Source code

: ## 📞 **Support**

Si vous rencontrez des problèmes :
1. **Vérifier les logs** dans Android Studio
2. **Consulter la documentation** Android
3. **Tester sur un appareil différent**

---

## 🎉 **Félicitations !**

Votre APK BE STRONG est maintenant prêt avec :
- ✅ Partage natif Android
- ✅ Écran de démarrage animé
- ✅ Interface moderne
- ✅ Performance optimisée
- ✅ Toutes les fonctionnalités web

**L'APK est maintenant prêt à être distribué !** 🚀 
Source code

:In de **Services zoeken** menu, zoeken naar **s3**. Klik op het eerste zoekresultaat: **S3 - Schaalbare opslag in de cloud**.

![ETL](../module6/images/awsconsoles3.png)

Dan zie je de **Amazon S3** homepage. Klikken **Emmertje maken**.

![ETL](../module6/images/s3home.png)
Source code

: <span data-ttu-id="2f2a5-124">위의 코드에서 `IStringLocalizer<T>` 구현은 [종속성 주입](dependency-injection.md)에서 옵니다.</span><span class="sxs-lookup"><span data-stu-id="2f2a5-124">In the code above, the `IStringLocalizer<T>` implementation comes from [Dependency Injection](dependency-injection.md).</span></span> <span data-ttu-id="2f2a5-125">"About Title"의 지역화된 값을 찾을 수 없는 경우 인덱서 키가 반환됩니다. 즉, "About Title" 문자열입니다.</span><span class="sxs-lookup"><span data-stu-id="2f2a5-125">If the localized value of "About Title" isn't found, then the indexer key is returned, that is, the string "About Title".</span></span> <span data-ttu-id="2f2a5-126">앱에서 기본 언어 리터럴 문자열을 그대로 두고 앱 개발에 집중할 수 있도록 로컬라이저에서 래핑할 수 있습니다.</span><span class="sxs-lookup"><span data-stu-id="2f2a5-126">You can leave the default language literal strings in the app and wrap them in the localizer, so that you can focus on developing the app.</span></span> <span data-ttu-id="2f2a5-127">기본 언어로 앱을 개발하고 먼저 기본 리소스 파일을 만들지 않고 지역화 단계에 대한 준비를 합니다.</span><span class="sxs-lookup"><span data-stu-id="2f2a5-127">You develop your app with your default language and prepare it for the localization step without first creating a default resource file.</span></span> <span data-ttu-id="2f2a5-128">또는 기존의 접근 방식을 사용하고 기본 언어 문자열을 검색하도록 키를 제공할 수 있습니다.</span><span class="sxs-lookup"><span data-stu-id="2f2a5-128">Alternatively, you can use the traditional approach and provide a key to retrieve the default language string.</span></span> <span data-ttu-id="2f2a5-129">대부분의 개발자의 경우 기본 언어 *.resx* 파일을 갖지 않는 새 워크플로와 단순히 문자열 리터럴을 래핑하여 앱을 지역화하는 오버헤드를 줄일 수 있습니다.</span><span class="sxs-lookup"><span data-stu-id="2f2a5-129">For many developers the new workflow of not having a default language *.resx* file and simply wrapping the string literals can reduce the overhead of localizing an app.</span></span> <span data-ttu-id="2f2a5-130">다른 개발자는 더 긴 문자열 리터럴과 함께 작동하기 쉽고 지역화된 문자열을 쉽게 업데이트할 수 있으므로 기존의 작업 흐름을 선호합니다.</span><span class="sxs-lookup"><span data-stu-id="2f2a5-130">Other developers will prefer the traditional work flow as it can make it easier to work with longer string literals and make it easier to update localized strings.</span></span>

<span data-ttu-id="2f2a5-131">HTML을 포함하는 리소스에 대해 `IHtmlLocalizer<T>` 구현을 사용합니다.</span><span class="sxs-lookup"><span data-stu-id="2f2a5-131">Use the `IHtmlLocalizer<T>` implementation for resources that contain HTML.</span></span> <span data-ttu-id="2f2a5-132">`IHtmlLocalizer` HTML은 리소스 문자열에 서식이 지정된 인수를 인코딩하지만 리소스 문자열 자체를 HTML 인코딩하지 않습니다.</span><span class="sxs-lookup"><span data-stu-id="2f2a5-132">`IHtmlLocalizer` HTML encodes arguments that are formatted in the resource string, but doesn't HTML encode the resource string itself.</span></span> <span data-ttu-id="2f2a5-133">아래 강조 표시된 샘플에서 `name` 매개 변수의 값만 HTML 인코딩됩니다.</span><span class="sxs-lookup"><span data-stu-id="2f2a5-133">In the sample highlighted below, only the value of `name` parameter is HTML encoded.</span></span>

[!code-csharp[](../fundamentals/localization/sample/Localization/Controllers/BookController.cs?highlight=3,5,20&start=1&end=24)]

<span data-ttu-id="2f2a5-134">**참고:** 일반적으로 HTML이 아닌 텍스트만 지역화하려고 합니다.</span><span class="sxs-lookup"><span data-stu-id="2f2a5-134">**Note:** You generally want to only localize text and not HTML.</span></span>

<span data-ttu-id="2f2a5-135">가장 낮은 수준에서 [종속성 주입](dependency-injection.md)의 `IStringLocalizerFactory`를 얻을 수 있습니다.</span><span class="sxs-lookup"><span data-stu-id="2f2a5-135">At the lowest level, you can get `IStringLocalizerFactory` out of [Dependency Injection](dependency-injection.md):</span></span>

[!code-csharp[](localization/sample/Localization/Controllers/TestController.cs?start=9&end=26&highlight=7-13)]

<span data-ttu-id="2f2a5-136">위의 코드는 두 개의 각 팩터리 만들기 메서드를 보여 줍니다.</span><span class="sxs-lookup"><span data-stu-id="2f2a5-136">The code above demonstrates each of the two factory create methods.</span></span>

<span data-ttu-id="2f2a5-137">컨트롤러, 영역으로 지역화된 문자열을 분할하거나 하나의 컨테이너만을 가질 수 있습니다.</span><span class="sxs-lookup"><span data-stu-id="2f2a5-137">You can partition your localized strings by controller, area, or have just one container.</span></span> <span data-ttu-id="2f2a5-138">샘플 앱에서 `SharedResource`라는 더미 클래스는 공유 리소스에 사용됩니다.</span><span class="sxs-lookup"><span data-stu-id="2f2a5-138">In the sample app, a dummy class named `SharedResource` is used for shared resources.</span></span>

§ **Work task**
Copy out the data verbatim, everything from its first line down to the line containing "## 🎉 **Félicitations !**", including that line.

§ **Completed exercise**
Source code

: ## 📞 **Support**

Si vous rencontrez des problèmes :
1. **Vérifier les logs** dans Android Studio
2. **Consulter la documentation** Android
3. **Tester sur un appareil différent**

---

## 🎉 **Félicitations !**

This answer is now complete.